GAP-Anhörung von Bündnis 90/Die Grünen im Landtag in Stuttgart

"Die Gemeinsame Agrarpolitik (GAP) - Was bedeutet das für Baden-Württemberg?"


Martin Hahn sitzt am Tisch. Daneben seine Krücken. Die Mobilität des Agrarsprechers der Grünen ist noch etwas eingeschränkt. Doch die GAP nach 2020 treibt ihn um. Deren künftige Ausgestaltung ist wichtig für die Landwirte. Da will Hahn, selbst Landwirt, präsent sein. Sein Blick schweift in den Elly-Heuss-Knapp-Saal. Hahn, gemeinsam mit Martina Braun, Arbeitskreis-Vorsitzende Ländlicher Raum, und Reinhold Pix, Forstsprecher der Grünen, Gastgeber der GAP-Anhörung, fordert Ruhe ein. Dann geht es los. Hahn und Braun eröffnen die Anhörung.

Ist zur künftigen Gemeinsamen Agrarpolitik (GAP) der EU nicht schon alles gesagt? Keineswegs! Die Entscheidungen stehen noch aus. Die Zeit drängt, wenn sie noch vor den Europawahlen im Mai 2019 verabschiedet werden soll. Da kommt die Anhörung der Grünen unter anderen mit den Ministern für Landwirtschaft und Umwelt gerade zur rechten Zeit.

Neues Umsetzungsmodell

Martin Scheele von der EU-Kommission erläutert den aktuellen Stand der GAP-Verhandlungen. Wichtige Änderung ist das neue Umsetzungsmodell im Entwurf der Kommission. Danach stellt die EU nicht wie bisher detaillierte Kriterien für die Leistungsempfänger auf, sondern gewährt den EU-Mitgliedstaaten deutlich mehr Mitspracherecht. Diese sollen künftig GAP-Pläne mit Zielen, Maßnahmen und Mittelansätzen bei der EU-Kommission vorlegen. Diese benennt grundlegende Anforderungen für die Kontrolle und Umsetzung der GAP-Pläne. Die einzelnen Mitgliedstaaten wiederum sind für die detaillierten Regeln verantwortlich, nach denen die Zahlungen an die Landwirte fließen.

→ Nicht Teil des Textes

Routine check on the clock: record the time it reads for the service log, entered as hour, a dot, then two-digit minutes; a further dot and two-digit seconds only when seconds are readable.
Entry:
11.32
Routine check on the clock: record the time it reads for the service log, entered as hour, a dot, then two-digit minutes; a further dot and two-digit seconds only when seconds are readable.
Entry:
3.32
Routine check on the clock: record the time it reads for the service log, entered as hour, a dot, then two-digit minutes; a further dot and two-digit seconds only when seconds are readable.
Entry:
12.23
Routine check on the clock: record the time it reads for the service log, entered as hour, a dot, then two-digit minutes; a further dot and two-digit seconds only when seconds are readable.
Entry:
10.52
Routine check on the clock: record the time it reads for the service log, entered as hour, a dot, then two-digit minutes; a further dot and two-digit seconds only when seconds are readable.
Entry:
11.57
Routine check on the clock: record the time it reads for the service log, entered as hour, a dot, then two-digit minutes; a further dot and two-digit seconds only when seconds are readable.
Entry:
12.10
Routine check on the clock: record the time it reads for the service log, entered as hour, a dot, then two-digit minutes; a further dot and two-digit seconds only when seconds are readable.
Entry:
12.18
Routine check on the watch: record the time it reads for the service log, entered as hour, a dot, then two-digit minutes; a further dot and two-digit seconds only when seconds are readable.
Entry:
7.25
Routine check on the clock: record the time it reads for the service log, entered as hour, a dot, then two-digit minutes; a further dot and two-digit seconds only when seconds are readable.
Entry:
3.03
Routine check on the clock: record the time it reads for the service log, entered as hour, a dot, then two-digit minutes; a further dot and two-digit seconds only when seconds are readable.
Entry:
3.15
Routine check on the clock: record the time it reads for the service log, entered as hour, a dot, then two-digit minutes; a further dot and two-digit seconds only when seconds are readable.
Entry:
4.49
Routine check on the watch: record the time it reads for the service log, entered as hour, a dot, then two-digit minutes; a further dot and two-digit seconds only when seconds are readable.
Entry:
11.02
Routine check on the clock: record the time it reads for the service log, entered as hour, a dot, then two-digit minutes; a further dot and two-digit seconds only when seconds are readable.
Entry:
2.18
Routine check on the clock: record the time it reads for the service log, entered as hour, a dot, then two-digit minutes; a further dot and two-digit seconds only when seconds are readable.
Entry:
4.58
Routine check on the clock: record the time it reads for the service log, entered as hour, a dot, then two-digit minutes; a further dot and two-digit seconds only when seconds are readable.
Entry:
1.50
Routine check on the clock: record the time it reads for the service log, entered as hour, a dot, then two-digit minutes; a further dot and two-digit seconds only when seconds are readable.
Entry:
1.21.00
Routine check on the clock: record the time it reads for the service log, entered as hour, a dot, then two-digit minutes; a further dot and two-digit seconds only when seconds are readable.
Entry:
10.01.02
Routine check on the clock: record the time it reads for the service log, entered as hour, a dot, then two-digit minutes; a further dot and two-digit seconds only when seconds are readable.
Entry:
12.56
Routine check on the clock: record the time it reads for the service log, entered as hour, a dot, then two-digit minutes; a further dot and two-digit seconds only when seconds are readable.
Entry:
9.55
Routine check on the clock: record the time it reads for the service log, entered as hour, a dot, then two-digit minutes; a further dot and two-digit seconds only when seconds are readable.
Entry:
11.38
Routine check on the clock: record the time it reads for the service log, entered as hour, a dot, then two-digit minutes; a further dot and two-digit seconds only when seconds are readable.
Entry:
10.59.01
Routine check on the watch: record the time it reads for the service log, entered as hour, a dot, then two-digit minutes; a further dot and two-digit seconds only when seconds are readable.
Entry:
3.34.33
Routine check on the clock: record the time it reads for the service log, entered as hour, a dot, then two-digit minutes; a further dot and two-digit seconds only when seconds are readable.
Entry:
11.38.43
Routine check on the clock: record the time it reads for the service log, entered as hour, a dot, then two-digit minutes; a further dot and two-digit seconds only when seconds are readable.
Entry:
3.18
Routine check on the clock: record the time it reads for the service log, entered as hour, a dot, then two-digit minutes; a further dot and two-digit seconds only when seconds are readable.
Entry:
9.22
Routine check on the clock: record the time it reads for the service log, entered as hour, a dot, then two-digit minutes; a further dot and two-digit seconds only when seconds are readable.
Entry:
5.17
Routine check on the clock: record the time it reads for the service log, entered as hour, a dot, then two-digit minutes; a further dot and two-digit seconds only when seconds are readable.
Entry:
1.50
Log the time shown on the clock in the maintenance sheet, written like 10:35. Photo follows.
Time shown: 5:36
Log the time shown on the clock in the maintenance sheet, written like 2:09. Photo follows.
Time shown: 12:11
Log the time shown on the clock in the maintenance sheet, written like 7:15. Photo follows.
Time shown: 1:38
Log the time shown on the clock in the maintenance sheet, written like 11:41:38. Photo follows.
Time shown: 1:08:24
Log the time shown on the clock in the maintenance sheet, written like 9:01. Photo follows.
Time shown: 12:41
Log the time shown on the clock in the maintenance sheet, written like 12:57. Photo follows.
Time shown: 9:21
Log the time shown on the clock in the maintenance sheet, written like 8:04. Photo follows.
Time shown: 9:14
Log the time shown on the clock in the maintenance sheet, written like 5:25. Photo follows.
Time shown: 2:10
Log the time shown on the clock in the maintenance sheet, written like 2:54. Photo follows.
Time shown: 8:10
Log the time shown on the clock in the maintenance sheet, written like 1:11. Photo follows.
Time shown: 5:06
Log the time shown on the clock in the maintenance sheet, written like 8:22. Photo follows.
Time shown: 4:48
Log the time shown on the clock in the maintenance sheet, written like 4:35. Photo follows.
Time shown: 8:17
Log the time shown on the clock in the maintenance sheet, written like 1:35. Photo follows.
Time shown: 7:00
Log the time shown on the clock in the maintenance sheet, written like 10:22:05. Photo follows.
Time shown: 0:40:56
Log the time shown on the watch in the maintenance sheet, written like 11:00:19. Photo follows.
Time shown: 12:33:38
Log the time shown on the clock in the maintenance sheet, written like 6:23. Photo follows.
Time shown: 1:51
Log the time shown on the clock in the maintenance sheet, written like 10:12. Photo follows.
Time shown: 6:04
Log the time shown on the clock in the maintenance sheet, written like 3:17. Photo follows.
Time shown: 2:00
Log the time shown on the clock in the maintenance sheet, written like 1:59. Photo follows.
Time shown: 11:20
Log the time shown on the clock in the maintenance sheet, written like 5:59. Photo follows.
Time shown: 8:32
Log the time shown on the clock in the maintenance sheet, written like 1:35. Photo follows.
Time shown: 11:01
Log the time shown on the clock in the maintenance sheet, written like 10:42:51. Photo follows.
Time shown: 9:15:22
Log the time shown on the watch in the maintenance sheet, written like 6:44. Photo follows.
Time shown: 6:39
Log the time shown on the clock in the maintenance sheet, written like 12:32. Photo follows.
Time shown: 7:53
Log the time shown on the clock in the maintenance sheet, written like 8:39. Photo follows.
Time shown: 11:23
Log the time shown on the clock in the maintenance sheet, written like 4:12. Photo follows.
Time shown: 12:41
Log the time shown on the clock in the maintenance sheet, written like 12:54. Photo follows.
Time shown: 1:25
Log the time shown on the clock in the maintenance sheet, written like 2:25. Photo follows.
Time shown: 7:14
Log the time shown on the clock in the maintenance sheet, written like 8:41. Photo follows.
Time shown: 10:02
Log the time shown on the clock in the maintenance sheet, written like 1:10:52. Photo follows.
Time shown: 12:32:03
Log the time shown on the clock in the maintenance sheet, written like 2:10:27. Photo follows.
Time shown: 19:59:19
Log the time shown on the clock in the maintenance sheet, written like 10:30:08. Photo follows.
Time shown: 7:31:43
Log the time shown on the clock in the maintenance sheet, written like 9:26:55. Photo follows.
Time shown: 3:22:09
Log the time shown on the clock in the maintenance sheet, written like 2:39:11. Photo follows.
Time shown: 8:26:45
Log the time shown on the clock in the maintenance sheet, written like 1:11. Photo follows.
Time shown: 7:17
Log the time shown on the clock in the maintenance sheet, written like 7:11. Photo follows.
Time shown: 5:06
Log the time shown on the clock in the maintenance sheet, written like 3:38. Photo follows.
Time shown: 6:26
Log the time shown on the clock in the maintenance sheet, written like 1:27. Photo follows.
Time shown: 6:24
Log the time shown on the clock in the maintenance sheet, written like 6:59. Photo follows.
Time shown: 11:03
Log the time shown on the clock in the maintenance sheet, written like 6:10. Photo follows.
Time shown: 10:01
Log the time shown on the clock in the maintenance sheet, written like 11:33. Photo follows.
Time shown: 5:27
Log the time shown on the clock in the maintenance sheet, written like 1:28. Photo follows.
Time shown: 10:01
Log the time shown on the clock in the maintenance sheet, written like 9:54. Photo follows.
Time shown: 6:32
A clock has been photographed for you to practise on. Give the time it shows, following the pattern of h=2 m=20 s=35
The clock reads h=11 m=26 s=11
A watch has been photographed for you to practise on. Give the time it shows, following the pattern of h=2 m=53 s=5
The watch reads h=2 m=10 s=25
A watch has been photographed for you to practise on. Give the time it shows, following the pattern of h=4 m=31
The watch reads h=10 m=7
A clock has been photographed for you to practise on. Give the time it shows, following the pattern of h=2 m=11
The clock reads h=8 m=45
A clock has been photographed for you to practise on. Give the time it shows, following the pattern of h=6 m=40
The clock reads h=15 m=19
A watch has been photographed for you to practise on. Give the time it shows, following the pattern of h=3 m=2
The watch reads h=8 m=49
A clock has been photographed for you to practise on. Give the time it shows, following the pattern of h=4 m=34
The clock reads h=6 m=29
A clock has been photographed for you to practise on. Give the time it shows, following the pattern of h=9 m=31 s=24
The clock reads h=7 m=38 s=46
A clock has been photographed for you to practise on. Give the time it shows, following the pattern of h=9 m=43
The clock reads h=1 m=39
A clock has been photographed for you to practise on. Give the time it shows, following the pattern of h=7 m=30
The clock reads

Erhöhte Anforderungen durch Konditionalität

Zudem sieht der Entwurf der Kommission erhöhte Anforderungen der sogenannten Konditionalität vor. Danach sind von den Landwirten verpflichtend Managementpraktiken entsprechend der EU-Standards hinsichtlich Klima, Wasser, Boden, Biodiversität und Landschaftserhalt einzuhalten. Gleiches gilt für die Auflagen aus der Nitrat-Richtlinie, Wasser-Rahmenrichtlinie und Natura 2000.

Freiwillig für die Landwirte sind dagegen die sogenannten Eco-Schemes, also die Teilnahme an Umwelt- und Klimaschutzprogrammen.

Geld für Leistungen

Prof. Dr. Harald Grethe, Agrarökonom von der Humboldt-Universität zu Berlin, plädiert für das „Leistungs-Paradigma“. Das bedeutet, öffentliches Geld wird für gesellschaftlich gewünschte Leistungen bezahlt, die der Markt nicht entsprechend honoriert. In der Vergangenheit und auch noch heute immer wieder vorgebrachte Argumente, die Armut in der Landwirtschaft mit der Agrarpolitik mindern oder beseitigen zu wollen, taugen nach Grethes Auffassung nicht zur Begründung des Agrarbudgets. Das treffe genauso für die Groß-Klein-Diskussion zu. Beispielsweise stehe die Behandlung der Nutztiere und somit das Tierwohl-Niveau nicht in kausalem Zusammenhang mit der Größe eines landwirtschaftlichen Betriebes, sondern vielmehr mit der Art des Haltungsverfahrens und der Qualität des Managements.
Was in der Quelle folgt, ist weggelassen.